Someone by the name of Benjamin Black has recently published a pair of entertaining novels – Christine Falls and The Silver Swan – about an atmospheric and cigarette-fumigated Dublin in the 1950s (with a third, The Lemur, serialized in the NYT magazine). Perhaps the quirkiest plot twist in each book was the inclusion of a picture of John Banville on the dust cover, followed by this explanation:

Benjamin Black is the pen name of acclaimed author John Banville, who was born in Wexford, Ireland, in 1945. His novels have won numerous awards, most recently the Man Booker Prize in 2005 for The Sea. He lives in Dublin.

Clearly, it’s not too terribly pseudonymous to own up to your own subterfuge in the very first, hardback printing of your novel. So Banville must be up to something else with this exercise. In a recent NPR interview, he confessed to enjoying an identity that allows him to write a very different kind of novel with great facility. Presumably, he would like to enjoy the commercial success of these genre novels while cordoning off – and keeping intact – his literary reputation.

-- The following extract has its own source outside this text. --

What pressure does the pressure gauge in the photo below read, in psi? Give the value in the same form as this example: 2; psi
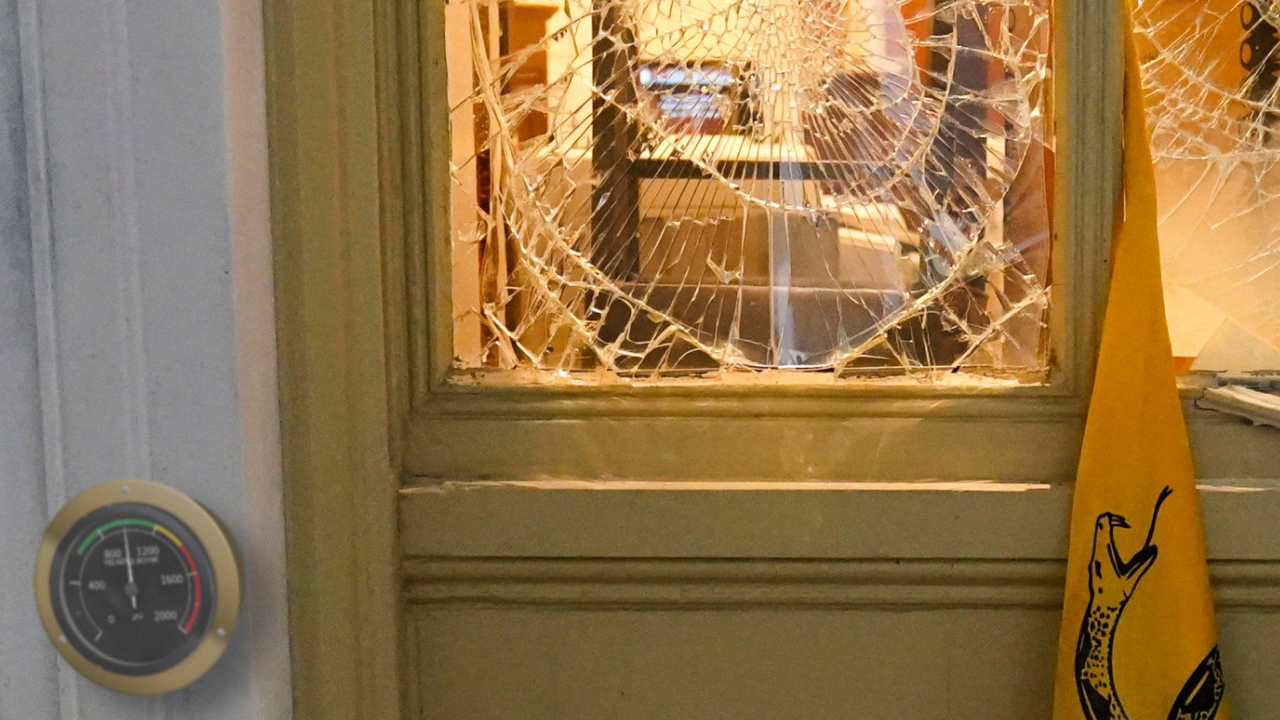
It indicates 1000; psi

Perhaps law professors could adopt a similar technique: for anything less than tenure-quality work, we can just affix a different name – but if it turns out to be entertaining or widely acclaimed, we then publicly acknowledge it in a different segment of our c.v.

You may also like...

4 Responses

  1. “An Alan Smithee article”

  2. Ed. says:

    Perhaps law professors could adopt a similar technique: for anything less than tenure-quality work, we can just affix a different name – but if it turns out to be entertaining or widely acclaimed, we then publicly acknowledge it in a different segment of our c.v.

    Yes, pseudonymous law blogging. How many law professors blog under an assumed name, like Juan Non-Volokh?

  3. Frank says:

    And there is the classic case of Gil Grantmore.